The arrival of the 800V EV charging architecture will bring about a total replacement of silicon insulated-gate bipolar transistor (IGBT) modules with SiC power devices, which will become a standard component in mainstream EV VFDs (variable-frequency drives), TrendForce says. As such, major automotive component suppliers generally favor SiC components. In particular, tier-1 supplier Delphi has already begun mass-producing 800V SiC inverters, while others such as BorgWarner, ZF and Vitesco are also making rapid progress with their respective solutions.
At the moment, EVs have become a core application of SiC power devices. For example, SiC usage in on-board chargers (OBC) and DC-to-DC converters has been relatively mature, whereas the mass production of SiC-based VFDs has yet to reach a large scale. Power semiconductor suppliers including STMicroelectronics, Infineon, Wolfspeed and Rohm have started collaborating with tier-1 suppliers and automakers in order to accelerate SiC deployment in automotive applications.
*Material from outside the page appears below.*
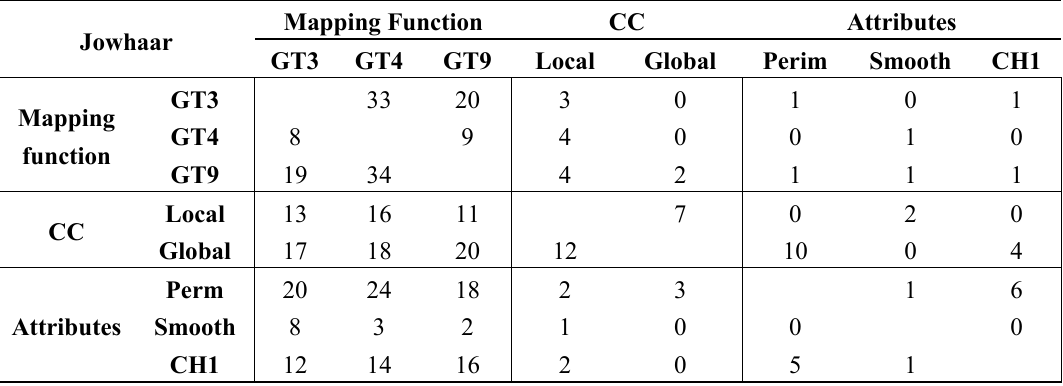
Table 5. Interdependency test of the method constituents for the Jowhaar problem. Jowhaar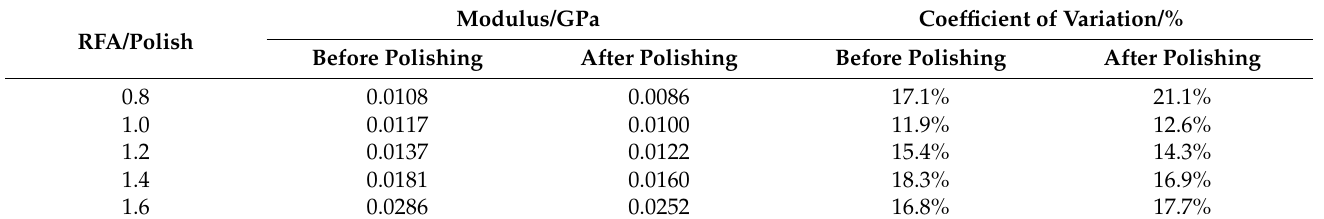
Table 4. Nanoindentation modulus of asphalt mastic specimens before and after polishing.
TrendForce notes that the upstream supply of SiC substrate materials will become the primary bottleneck of SiC power device production, since SiC substrates involve complex manufacturing processes, high technical barriers to entry, and slow epitaxial growth. The vast majority of n-type SiC substrates used for power semiconductor devices are 6-inches in diameter. Although major IDMs such as Wolfspeed have been making good progress in 8-inch SiC wafer development, more time is required for not only raising yield rate but also transitioning power semiconductor fabs from 6-inch production lines to 8-inch production lines. Hence, 6-inch SiC substrates will likely remain the mainstream for at least five more years, expects TrendForce. On the other hand, with the EV market undergoing explosive growth and SiC power devices seeing increased adoption in automotive applications, SiC costs will in turn directly determine the pace of 800V charging architecture deployment in EVs, concludes TrendForce.